12/08/2011

À sete notas. [Ensaio I]


A vida é uma sucessão contínua de oportunidades.
(Gabriel García Marquez)


I
Dó ♫

Aquela prosopopeia da correnteza embalava os sonhos de Penélope que era, desde tenra idade, uma condenada que conhecia todas as formas de fuga, porque teve de aprender a fugir de si mesma em virtude da sua forte empatia com o espelho. A vaidade ajudava a conhecer os extremos; o que valeria a pena efetivamente. Mas Penélope era sensível. Essa conjunção adversativa persuadia a sua alma a jubilar diante da maravilha do desenho de verbos efêmeros. Efemeridade, codinome: paixão.
O rio proporcionava entendimento silenciado pelo olhar severo da guria. Porque ela nunca aprendeu a perguntar; desconhecia interrogações porque confiava demasiado na umidade ocular e no movimento das gargantas. São máscaras desnecessárias, pensava ela, porque não desmentiam culpa alguma. Ao contrário: vociferavam com certa altivez a verdade para o momento. Isso: ela também se deleitava colorindo o seu céu com paradoxos antitéticos. Ela não era má pessoa; só precisava de um amor que não encontrava entre suas equações. Então, optou pelo plural como exercício. Seus rapazes nunca a conheceram. Talvez por conta de seu rosto sem espinhas ou por seu frenesi mental.
Um rapaz distinto fora apresentado a Penélope entre claves desgovernadas criadas por ela. Hector era a personificação da cortesia combinada com sua timidez. Ela não o conhecia, mas ele já ouvira falar acerca dela. Eram dois estranhos e o tempo não solucionou o problema.
Houve um intervalo para que ambos amadurecessem suas próprias ideias e ideais. Penélope permanecia em sua rehab amorosa, porque a desconfiança fora sua droga. Seu coração era afável, mas tinha mente severa. Hector buscava, em contrapartida, a desordem para sua paz. E, de certa forma, conseguiu.
Hector amava Penélope, mas era um amor consciente demais para ser sacramentado. Inspirava insubstancialidade porque ele dessubstantivizou o verbo.
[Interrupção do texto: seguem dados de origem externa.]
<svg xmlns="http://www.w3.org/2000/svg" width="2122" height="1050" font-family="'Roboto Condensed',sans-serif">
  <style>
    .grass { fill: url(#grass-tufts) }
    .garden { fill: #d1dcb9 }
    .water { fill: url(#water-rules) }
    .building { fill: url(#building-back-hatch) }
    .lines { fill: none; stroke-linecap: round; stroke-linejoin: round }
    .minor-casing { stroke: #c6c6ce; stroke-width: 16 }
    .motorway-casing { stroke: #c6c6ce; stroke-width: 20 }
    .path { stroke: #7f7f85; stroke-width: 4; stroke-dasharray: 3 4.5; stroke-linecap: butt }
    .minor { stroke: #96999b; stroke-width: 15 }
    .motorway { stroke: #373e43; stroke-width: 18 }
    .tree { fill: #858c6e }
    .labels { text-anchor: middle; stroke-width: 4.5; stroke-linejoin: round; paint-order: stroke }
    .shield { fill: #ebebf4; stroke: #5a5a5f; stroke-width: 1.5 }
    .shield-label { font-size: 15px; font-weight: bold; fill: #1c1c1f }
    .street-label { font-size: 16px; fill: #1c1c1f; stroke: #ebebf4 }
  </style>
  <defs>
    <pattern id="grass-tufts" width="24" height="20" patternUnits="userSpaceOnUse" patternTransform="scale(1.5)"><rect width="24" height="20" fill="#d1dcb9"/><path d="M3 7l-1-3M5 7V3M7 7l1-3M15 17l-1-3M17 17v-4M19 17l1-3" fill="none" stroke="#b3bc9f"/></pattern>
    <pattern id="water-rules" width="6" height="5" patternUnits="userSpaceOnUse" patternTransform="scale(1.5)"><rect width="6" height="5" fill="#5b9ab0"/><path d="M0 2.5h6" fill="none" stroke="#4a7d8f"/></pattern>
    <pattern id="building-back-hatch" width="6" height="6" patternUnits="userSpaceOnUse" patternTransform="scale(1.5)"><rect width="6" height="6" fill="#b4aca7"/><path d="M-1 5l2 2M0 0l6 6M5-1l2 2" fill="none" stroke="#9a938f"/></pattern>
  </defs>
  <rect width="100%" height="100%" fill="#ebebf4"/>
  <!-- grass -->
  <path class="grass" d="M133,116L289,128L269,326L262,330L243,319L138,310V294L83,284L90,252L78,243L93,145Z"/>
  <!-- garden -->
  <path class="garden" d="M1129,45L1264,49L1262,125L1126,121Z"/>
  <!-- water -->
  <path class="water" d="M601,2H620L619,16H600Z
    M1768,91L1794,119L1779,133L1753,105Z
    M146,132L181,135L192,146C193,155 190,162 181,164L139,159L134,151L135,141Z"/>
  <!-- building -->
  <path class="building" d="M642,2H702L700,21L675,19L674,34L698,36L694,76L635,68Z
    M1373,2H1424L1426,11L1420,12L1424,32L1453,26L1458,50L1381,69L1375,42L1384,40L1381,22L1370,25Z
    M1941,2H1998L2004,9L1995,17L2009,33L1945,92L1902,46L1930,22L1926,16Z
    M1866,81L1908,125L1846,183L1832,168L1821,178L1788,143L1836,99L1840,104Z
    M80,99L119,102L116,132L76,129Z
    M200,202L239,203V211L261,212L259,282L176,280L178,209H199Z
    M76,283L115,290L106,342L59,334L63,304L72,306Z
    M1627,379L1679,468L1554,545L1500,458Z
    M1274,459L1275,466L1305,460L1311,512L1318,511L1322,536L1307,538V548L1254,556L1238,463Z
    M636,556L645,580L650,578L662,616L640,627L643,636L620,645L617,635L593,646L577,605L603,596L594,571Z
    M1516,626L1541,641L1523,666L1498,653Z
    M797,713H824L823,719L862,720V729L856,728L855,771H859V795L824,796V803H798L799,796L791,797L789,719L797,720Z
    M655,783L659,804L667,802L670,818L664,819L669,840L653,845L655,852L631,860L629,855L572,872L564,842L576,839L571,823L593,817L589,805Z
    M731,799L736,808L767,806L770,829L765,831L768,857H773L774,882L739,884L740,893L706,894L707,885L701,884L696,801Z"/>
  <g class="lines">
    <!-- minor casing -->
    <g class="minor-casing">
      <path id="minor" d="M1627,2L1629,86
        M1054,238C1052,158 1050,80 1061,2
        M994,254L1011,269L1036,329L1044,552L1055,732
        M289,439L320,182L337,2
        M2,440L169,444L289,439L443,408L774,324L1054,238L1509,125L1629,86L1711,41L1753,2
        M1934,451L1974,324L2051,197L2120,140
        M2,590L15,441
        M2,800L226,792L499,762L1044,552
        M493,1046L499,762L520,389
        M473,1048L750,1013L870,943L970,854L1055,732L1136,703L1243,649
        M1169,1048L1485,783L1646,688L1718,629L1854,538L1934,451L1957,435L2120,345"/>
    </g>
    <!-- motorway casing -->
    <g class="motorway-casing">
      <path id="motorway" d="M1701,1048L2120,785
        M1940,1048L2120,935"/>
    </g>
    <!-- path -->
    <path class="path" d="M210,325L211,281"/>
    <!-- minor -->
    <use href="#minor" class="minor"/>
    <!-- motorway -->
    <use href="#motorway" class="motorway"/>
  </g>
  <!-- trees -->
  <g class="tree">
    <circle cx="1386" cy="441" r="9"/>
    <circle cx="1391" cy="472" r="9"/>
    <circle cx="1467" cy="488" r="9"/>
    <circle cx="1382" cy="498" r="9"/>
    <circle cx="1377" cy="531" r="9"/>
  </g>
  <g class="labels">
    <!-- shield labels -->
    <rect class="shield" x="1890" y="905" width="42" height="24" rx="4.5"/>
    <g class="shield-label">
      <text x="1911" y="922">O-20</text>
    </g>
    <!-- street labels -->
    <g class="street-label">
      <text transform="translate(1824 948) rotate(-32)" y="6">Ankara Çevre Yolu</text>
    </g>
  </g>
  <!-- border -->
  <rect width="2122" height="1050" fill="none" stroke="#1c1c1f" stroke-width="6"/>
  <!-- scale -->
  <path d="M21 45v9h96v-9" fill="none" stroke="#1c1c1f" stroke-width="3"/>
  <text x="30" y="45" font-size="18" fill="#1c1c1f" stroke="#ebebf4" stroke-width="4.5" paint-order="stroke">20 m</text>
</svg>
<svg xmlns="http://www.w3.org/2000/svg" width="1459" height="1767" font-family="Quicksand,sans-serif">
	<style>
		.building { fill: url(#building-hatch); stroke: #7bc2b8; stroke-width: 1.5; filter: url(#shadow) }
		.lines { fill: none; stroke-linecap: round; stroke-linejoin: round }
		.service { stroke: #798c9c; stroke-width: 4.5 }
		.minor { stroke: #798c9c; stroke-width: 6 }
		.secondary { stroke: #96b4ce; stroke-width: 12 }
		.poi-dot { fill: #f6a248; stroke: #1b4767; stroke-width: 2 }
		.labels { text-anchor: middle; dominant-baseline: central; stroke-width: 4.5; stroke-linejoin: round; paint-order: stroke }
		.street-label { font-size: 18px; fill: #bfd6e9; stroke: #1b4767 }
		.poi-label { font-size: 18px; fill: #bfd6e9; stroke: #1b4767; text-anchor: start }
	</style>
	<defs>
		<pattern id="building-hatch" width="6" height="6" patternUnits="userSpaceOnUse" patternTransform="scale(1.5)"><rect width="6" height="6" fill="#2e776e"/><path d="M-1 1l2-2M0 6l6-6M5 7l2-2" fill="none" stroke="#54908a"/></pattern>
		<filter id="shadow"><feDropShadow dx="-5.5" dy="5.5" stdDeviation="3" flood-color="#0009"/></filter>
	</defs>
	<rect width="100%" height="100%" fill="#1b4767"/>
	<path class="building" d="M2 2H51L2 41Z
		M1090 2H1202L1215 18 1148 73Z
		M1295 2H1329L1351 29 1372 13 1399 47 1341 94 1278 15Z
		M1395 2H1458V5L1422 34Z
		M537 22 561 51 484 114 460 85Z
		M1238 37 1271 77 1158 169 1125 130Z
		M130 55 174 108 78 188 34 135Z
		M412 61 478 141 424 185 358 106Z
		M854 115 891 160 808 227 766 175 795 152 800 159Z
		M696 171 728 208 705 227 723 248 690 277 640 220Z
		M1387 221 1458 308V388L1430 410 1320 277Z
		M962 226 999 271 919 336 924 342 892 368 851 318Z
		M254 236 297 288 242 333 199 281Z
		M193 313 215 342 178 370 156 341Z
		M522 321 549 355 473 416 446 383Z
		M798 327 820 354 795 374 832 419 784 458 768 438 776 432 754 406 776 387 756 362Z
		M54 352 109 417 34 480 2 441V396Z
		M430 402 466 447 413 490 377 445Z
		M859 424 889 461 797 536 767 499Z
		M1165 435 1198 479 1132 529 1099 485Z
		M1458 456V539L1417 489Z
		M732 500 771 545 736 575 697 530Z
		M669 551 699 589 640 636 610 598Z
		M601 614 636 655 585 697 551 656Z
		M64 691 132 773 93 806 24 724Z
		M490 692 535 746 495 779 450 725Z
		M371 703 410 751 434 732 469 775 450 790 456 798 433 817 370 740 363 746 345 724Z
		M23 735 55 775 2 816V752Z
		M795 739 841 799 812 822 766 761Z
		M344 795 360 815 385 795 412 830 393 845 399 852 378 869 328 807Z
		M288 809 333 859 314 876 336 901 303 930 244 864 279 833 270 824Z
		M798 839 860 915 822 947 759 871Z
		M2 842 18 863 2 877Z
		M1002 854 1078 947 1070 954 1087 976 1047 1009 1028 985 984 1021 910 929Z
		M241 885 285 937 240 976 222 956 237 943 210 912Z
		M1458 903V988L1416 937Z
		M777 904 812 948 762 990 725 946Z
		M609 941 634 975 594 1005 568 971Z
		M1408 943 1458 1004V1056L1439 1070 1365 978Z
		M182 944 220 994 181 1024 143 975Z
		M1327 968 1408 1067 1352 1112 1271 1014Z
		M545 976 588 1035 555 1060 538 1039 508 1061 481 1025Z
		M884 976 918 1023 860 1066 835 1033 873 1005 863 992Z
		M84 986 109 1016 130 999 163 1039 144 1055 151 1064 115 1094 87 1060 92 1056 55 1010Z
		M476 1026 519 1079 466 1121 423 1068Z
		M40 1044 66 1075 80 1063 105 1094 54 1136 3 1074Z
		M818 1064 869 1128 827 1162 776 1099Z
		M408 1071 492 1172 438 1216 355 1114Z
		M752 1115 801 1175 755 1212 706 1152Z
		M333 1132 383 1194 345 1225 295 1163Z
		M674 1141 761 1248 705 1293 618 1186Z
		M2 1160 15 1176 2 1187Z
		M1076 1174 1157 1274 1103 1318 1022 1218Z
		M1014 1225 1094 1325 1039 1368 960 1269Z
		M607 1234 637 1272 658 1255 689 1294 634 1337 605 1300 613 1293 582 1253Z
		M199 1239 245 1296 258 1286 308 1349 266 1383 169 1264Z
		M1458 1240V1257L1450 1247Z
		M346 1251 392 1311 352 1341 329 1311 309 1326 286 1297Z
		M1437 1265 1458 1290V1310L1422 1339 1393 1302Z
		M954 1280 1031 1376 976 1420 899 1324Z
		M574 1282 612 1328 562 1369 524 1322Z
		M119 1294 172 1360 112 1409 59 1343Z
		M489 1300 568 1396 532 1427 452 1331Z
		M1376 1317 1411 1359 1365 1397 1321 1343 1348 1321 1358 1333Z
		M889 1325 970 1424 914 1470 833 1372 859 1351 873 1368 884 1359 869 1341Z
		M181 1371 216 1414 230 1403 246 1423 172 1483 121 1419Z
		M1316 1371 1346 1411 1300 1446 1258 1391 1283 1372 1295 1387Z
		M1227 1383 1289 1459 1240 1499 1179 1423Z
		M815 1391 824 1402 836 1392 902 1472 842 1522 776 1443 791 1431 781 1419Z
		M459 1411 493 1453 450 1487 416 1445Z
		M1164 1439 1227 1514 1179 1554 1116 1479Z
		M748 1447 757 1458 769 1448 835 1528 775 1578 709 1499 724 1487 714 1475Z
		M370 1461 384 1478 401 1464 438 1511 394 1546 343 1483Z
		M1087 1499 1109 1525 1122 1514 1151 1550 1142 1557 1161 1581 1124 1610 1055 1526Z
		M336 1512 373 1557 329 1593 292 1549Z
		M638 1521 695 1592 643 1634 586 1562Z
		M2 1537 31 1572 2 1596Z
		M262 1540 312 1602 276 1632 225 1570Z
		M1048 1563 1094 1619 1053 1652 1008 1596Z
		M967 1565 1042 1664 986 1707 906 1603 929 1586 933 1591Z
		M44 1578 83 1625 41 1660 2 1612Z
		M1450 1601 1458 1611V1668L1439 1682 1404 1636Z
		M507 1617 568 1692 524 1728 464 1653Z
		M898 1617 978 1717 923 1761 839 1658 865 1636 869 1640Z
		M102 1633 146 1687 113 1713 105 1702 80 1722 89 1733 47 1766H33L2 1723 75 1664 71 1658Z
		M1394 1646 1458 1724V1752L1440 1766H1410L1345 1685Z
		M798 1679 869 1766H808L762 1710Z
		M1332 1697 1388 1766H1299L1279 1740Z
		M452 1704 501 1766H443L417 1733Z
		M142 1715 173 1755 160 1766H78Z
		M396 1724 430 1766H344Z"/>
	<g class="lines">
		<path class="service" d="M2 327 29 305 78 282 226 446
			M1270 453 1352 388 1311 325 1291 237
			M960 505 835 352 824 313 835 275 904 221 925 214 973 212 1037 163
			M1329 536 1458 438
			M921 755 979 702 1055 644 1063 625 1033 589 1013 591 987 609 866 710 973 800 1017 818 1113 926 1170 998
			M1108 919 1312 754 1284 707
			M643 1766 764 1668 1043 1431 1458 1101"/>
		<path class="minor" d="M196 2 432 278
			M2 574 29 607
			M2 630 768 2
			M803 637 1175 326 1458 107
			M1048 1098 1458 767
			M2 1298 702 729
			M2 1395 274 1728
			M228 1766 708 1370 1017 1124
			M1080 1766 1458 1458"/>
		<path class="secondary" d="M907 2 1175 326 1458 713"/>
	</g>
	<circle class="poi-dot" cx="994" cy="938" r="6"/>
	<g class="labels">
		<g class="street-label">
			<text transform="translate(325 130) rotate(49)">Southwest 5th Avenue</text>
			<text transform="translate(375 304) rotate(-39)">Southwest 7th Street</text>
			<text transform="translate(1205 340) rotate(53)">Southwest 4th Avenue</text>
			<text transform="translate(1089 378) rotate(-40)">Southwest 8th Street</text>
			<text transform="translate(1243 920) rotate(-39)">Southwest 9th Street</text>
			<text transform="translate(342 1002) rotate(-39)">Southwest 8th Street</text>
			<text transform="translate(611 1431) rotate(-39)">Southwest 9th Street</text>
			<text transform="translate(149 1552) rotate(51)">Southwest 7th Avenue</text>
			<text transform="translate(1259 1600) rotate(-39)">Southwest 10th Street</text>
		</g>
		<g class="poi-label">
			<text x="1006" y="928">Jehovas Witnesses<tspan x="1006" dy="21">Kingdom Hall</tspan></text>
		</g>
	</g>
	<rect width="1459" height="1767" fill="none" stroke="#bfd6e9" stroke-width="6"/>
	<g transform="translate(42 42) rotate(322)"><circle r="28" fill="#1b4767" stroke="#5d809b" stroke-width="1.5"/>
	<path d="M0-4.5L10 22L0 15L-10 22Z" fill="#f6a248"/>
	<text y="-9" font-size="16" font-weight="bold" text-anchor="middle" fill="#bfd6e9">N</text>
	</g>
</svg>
Penélope não tinha a destreza do chistoso rapaz para conjugar verbos, mas ela sorria. Havia a beleza da distância física para que eles aprendessem a conhecer o sabor da palavra. Entretanto, Penélope queria sinestesia; ele, gradação.
Hector transcendia de um encanto epidêmico para o cavalheirismo hereditário. Era costume. Nada comparado à hipérbole do corpo que se opunha a fragilidade de sua voz. O universo dele era descrito na ponta do lápis e seus rabiscos contavam sua história. Ele sentia atração pela graça das abençoadas cortesãs, mas cultuava o matrimônio. Ele sempre soube como se distrair. O gaiato tinha caligrafia de um gentleman e a voz de um Ministro. Estava no sangue. Ele tinha todas as armas e desarmou-se; todas as palavras, mas calou-se. Tinha tudo, mas era conto.
Era mais simples antes de Penélope porque ela não era normal. Ela não permitia que ele a conhecesse porque sabia que seria em vão; que ele já estava dentro demais para ridicularizar a história. Ele perguntava demais. Muito embora fosse cômodo negar, Penélope não resistia à própria sinceridade: ela o amava. Ela vivera, efetivamente, um amor limpo e purificado pela maldade de não consumá-lo. Ela hesitava em vê-lo porque ele não a poderia tocar porquanto estava fascinado pela alegoria da ficção e ambos atuavam como dois apaixonados, desesperados de saudade. Do que nunca viveram.